* [ACTIVITY LIST]
a) Check each statement against the setuptools note and mark it yes or no, quoting the words that decide it: (i) The note points to a setuptools page for details. (ii) The command getting_data.py is meant to be typed before python setup.py install is run. (iii) The desired output is expected to appear in the terminal.
b) Print the setuptools note between "For details, see" and "the desired output.", inclusive.

### PROVIDED PASSAGE ###

For details, see http://peak.telecommunity.com/DevCenter/setuptools#basic-use
This means that after python setup.py install
has been run, it should be possible to simple type
$ getting_data.py
in the terminal and get the desired output.

### AVAILABLE DATA ###

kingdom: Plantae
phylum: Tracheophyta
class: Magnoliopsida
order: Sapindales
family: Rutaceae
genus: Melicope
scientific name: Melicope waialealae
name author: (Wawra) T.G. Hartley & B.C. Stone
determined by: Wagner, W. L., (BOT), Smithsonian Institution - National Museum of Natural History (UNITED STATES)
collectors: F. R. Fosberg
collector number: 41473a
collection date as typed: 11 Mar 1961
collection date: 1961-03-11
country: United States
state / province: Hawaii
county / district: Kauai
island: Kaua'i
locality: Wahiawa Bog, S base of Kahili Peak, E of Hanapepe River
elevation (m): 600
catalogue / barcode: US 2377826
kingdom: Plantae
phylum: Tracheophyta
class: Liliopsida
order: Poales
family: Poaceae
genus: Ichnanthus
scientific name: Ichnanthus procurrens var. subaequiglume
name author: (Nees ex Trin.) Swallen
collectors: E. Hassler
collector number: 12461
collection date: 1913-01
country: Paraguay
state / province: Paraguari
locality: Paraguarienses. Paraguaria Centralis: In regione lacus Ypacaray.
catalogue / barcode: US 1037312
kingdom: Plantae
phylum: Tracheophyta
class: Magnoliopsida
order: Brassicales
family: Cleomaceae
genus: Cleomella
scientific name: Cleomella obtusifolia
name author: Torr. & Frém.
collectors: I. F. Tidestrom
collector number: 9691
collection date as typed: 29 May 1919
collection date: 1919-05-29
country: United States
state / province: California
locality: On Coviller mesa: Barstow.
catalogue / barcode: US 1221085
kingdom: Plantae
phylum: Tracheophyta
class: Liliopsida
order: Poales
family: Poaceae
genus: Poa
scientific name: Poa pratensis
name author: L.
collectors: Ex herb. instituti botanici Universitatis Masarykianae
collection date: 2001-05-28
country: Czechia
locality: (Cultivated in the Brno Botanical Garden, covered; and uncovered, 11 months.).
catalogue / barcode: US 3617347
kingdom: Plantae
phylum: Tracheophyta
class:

###

* [ANSWERS]
a)
(i) Yes: "For details, see http://peak.telecommunity.com/DevCenter/setuptools#basic-use"
(ii) No: "after python setup.py install has been run"
(iii) Yes: "in the terminal and get the desired output"

b)
For details, see http://peak.telecommunity.com/DevCenter/setuptools#basic-use
This means that after python setup.py install
has been run, it should be possible to simple type
$ getting_data.py
in the terminal and get the desired output.